Task description:
In the material below, the lines to reproduce exactly are the one containing "3813.462 [ms] (mean, across all concurrent requests)" and all lines after it through the last.

◇ ◇ ◇

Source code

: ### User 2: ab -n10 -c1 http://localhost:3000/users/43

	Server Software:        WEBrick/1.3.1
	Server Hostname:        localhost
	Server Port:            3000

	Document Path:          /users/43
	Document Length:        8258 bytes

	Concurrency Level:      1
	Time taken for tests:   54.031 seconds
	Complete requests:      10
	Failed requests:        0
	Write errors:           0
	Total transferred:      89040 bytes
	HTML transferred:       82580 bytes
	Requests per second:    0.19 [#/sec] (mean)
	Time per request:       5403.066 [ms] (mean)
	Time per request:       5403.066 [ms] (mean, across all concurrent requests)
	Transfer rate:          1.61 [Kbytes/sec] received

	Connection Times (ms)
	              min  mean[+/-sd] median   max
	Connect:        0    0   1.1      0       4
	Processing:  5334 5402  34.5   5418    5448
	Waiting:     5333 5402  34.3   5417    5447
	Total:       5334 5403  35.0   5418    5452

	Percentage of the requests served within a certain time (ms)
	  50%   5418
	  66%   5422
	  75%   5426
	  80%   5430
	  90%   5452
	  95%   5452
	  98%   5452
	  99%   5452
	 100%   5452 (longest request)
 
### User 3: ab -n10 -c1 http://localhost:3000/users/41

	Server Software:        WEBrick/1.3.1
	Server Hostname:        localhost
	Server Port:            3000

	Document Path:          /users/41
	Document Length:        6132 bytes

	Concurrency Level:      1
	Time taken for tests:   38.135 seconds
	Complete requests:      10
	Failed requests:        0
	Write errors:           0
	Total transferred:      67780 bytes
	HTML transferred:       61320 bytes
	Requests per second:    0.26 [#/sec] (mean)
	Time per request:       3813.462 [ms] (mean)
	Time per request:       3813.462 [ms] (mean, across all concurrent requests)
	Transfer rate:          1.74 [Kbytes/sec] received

◇ ◇ ◇

Task result:
	Time per request:       3813.462 [ms] (mean, across all concurrent requests)
	Transfer rate:          1.74 [Kbytes/sec] received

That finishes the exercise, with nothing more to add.